Go through the entries below and copy each line containing the word "enchères".

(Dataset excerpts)
◇ ◇ ◇

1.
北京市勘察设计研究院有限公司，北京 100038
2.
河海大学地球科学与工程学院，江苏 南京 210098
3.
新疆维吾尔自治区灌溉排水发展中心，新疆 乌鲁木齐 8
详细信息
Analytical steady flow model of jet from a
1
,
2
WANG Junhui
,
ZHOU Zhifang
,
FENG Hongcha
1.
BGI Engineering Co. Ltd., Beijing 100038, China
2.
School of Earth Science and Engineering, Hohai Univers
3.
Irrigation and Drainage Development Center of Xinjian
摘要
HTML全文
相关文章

◇ ◇ ◇

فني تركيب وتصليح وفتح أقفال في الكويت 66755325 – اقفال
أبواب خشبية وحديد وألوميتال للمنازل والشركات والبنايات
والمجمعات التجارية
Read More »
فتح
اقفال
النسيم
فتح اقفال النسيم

◇ ◇ ◇

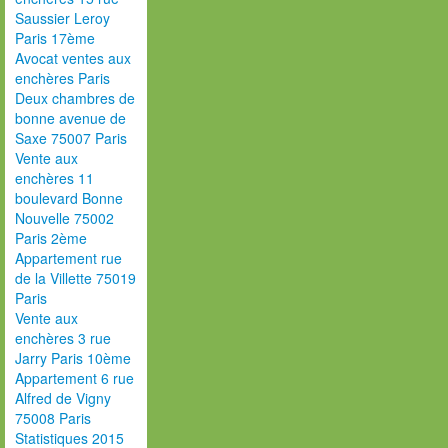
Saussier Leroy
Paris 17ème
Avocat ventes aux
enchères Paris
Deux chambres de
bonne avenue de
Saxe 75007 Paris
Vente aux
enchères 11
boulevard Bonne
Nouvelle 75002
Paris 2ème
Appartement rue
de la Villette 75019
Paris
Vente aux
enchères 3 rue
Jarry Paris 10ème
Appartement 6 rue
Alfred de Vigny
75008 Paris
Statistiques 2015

◇ ◇ ◇

Response below:
enchères Paris
enchères 11
enchères 3 rue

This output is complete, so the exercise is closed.